DATA PROVIDED:
BEGIN

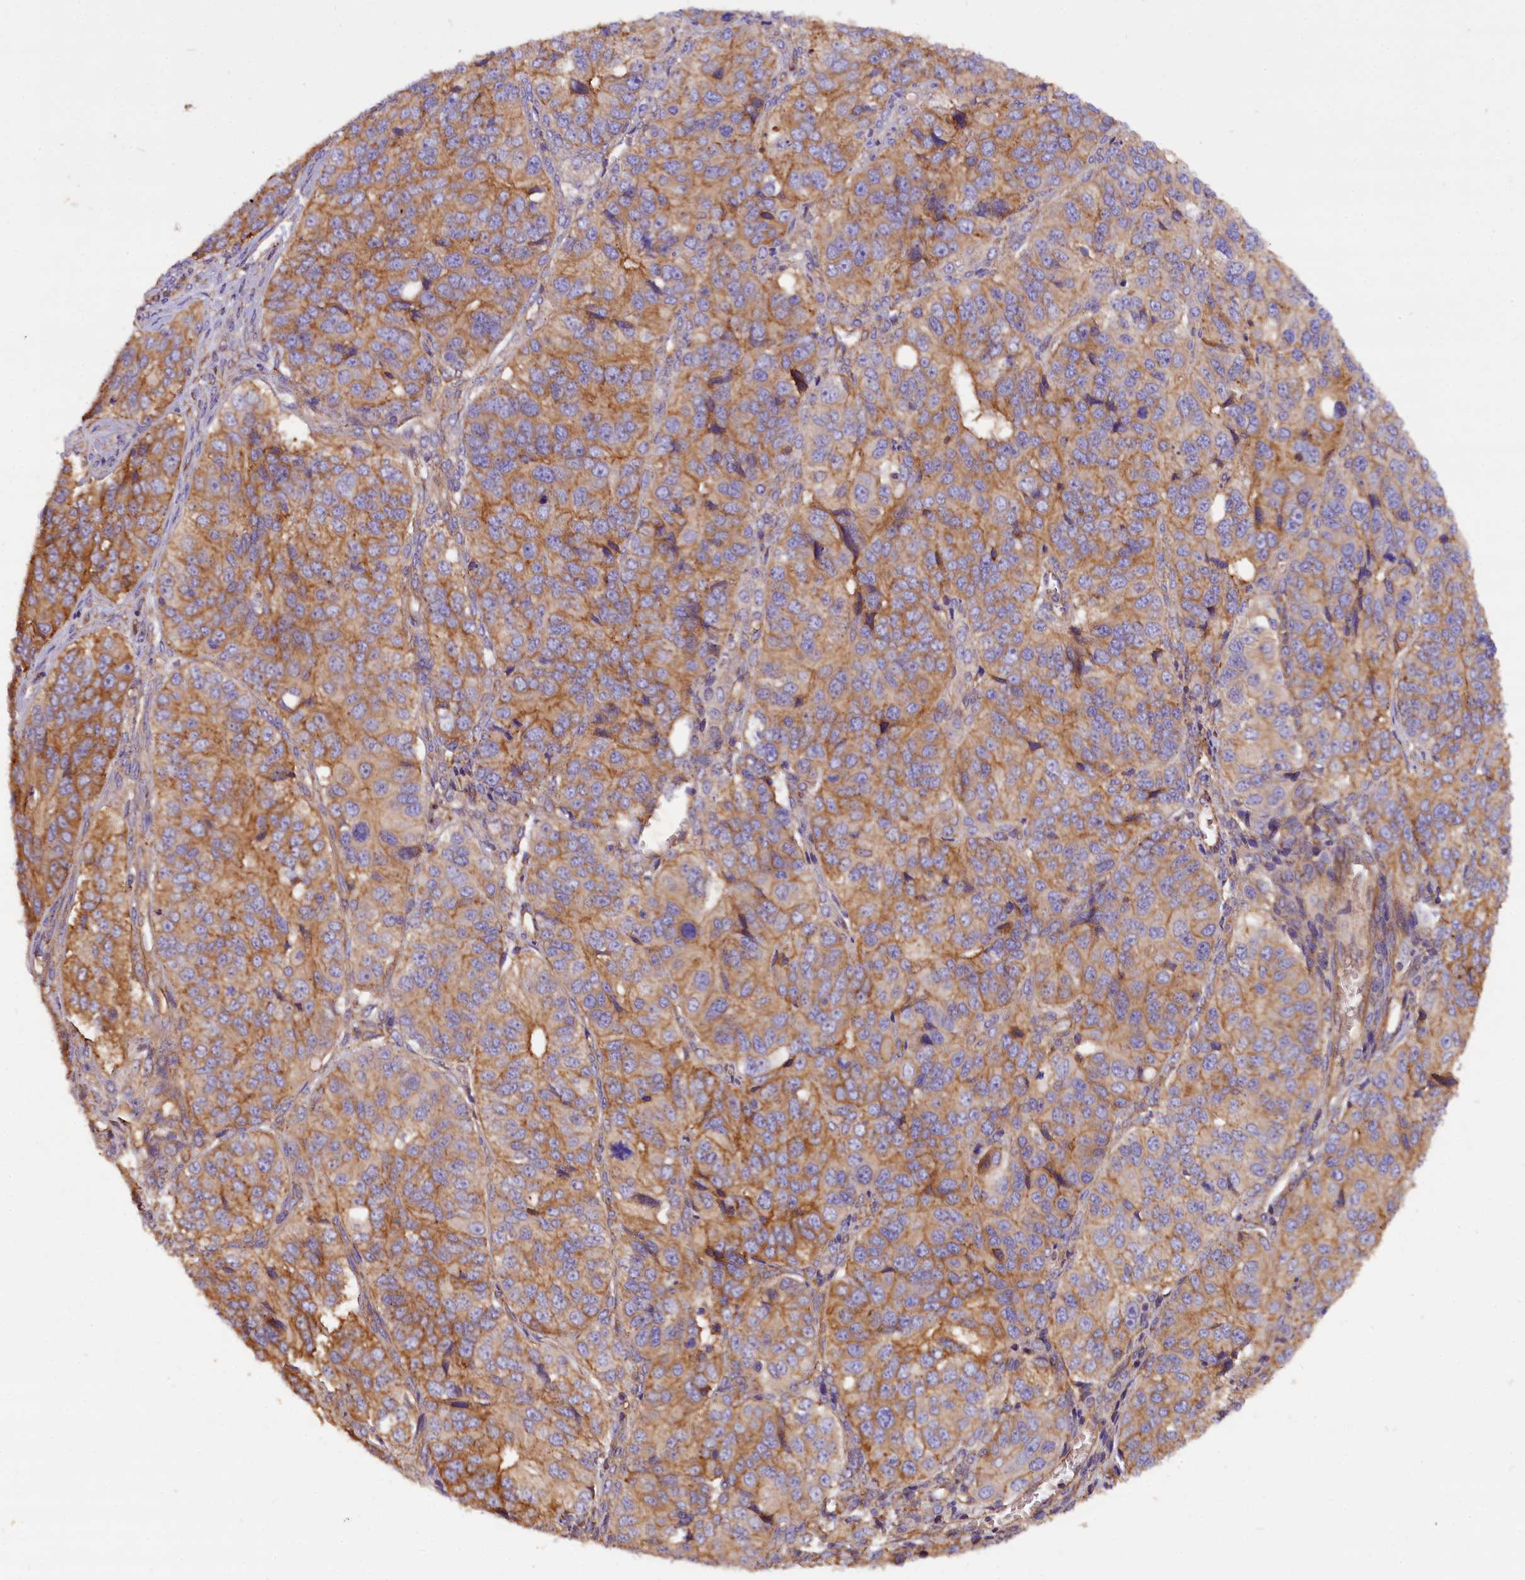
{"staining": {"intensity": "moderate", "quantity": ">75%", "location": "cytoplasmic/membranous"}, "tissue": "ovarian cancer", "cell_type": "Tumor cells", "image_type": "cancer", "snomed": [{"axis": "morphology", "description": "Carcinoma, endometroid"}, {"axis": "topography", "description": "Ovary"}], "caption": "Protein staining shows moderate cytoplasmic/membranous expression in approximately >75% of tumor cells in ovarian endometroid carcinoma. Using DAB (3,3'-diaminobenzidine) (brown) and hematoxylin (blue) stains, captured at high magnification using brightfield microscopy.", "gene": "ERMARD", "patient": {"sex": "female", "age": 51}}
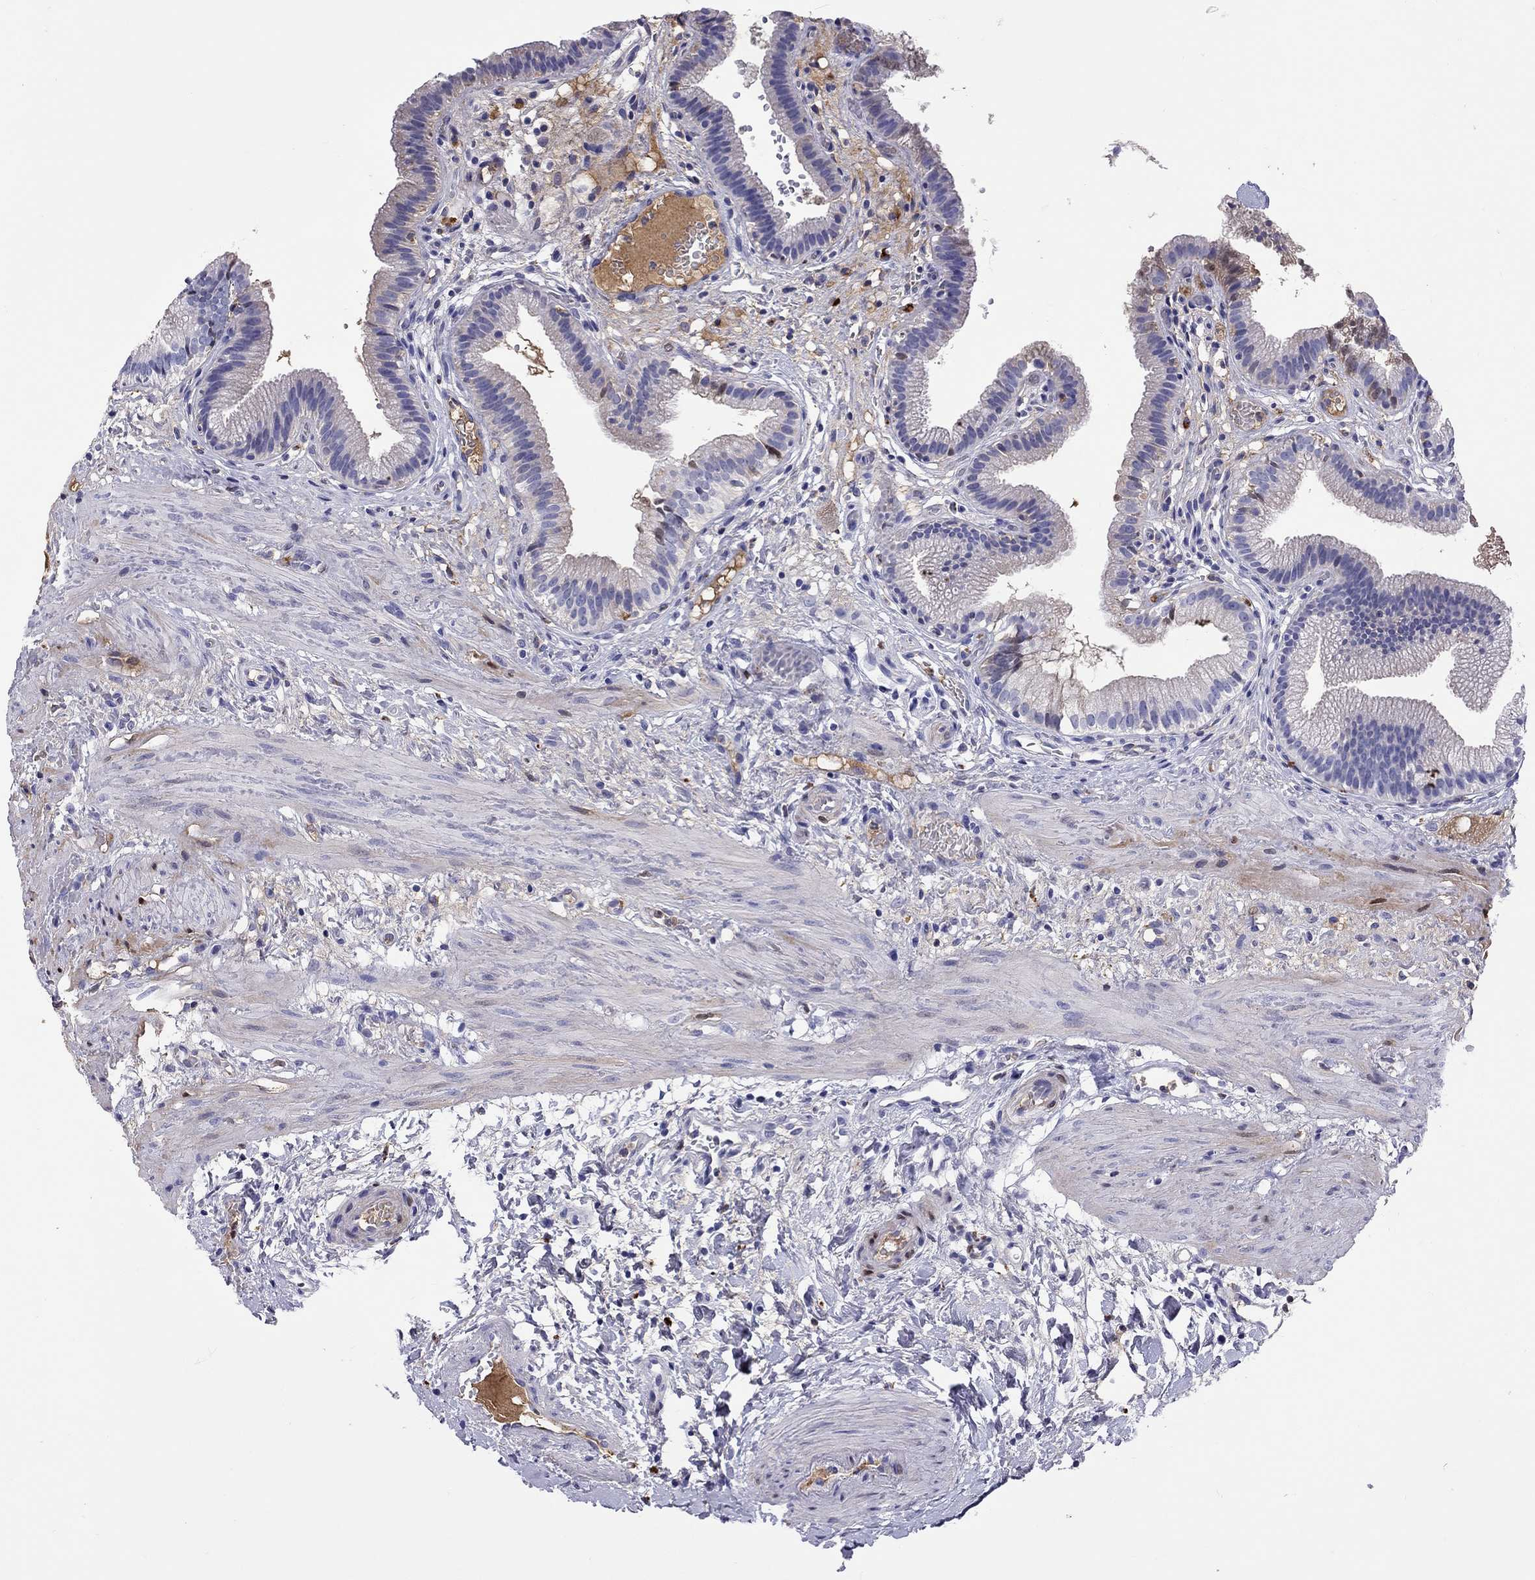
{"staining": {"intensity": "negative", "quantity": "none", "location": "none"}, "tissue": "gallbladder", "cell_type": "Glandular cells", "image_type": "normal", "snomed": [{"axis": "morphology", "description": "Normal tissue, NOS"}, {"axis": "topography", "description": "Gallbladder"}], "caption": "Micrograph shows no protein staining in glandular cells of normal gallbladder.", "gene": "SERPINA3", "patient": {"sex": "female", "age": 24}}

END
BEGIN

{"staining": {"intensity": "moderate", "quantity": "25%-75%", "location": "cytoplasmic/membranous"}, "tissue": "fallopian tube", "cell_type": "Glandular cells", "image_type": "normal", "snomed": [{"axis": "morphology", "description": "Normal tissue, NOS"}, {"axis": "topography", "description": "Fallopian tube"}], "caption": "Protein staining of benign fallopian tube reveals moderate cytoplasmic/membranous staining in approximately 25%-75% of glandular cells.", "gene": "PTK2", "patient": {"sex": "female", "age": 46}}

END

WHAT TO WORK ON:
Print, word for word, the lines above that run from the line containing "staining shows moderate" to the line containing "shows no protein", both included. Keep the pictures out.

EXERCISE ANSWER:
{"staining": {"intensity": "moderate", "quantity": ">75%", "location": "cytoplasmic/membranous"}, "tissue": "ovarian cancer", "cell_type": "Tumor cells", "image_type": "cancer", "snomed": [{"axis": "morphology", "description": "Carcinoma, endometroid"}, {"axis": "topography", "description": "Ovary"}], "caption": "Protein staining shows moderate cytoplasmic/membranous expression in approximately >75% of tumor cells in ovarian endometroid carcinoma. Using DAB (3,3'-diaminobenzidine) (brown) and hematoxylin (blue) stains, captured at high magnification using brightfield microscopy.", "gene": "ERMARD", "patient": {"sex": "female", "age": 51}}
{"staining": {"intensity": "negative", "quantity": "none", "location": "none"}, "tissue": "gallbladder", "cell_type": "Glandular cells", "image_type": "normal", "snomed": [{"axis": "morphology", "description": "Normal tissue, NOS"}, {"axis": "topography", "description": "Gallbladder"}], "caption": "Micrograph shows no protein staining in glandular cells of normal gallbladder.", "gene": "SERPINA3", "patient": {"sex": "female", "age": 24}}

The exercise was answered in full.